The other day I pulled out some old notebooks, scrawlings
I'd made while trying to make sense of my graduate Matrix Analysis course. I was looking for some ideas on generalized notions of an angle between two vectors in
n-space, but that's not the important part – I know that makes most people want to chew their own arms off
(and we'll get into that later), but the imporant thing,
the thing I noticed was something else: these notes are themselves a different kind of matrix, holding not only
numbers and symbols but an array of experiences that I'd
I remember a day when we were plodding along through
class, at a point where the air got heavy with eigenvalues and greek letters and the drone of the lecture, and then all of the sudden it was there: something the
professor called, in all seriousness, the "Red Heifer Matrix." The name seemed to be more Gary Larson or Garrison Keillor
than Grad work. After the initial outburst of laughter, Dr.
Robinson, bemused at our mirth, expounded briefly on its mysterious nature, making several beginnings at trying to explain its various characteristics, before stopping short at each one, as if knowing we probably wouldn't understand. Turning my imagination over to the enigmatic name, I began to picture it being found by detectives, marking a series of mysterious crime scenes. My classmate Calvin expanded on this, envisioning it as the mark of a Pynchon-esqe conspiracy or cult. "The Red Heifer," he said, shaking his head, speaking low, "you don't ask when you see that, you just walk away. You don't want to know."
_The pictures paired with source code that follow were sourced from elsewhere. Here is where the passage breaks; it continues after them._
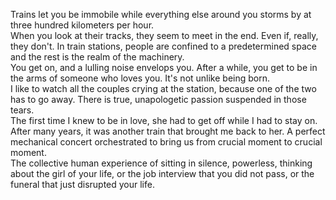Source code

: Trains let you be immobile while everything else around you storms by at three hundred kilometers per hour.<br>
When you look at their tracks, they seem to meet in the end. Even if, really, they don't. 
In train stations, people are confined to a predetermined space and the rest is the realm of the machinery.<br>
You get on, and a lulling noise envelops you. After a while, you get to be in the arms of someone who loves you. It's not unlike being born.<br>
I like to watch all the couples crying at the station, because one of the two has to go away. There is true, unapologetic passion suspended in those tears.<br>
The first time I knew to be in love, she had to get off while I had to stay on. After many years, it was another train that brought me back to her. 
A perfect mechanical concert orchestrated to bring us from crucial moment to crucial moment.<br>
The collective human experience of sitting in silence, powerless, thinking about the girl of your life, or the job interview that you did not pass, or the funeral that just disrupted your life.<br>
Around the same time, one of my classmates – I can't remember who, it may have been Calvin, or perhaps my friend Bruce – related a dream. "We were all in advanced analysis or something. We'd been working on a proof in class for a week, and we'd reached an impasse, an impossible stage, and in the dream logic, the only way we were going to be able to progress was if (and only if) someone cut off their arm: the requirement was 'proof by mutilation.' And the scary thing was, we were going to do it, there was no question or discussion about that, the only thing we hadn't settled yet was whose arm we were going to use." We laughed, over and over, about that one. We pictured the student, deprived of his arm, as perhaps another victim of the mysterious Cult of the Red Heifer. Or perhaps no mere victim, but a candidate for a future High Priest, or at least, a Mascot and Talisman, as survivors of scarring rituals sometimes become. The story is fun to spin, the dream was funny in a macabre way, but it came out of an underlying (if less literally violent) reality. Jung would have had a field day.
Because along with the thrill of the problem solving, the intellectual and abstract detective work, the sense of magic and mystery that could sometimes hardly have been more palpable if our homework had been called "Harry Potter and the Ovals of Cassinni" instead of "Section 5.2.11"; along with the fun of seriously uttering phrases like "Equlibrated Convex Body" (and really, it's fun to say, almost as much as "Wingardium Leviosa," just try it a few times) – along with all this there was a sense that some of the more dense and impenetrable matters only went to those who were unusually bright, and those who sacrificed enough daylight and attention to normal human matters that they may indeed have lost something as fundamental as an arm. The dream of proof-by-mutilation was an archetype out of the collective unconsciousness of mathematics students, both those of us who sometimes drew back when that kind of devotion was demanded, and those who stepped forward and left blood along with chalk on the blackboard when the Cult of the Red Heifer called.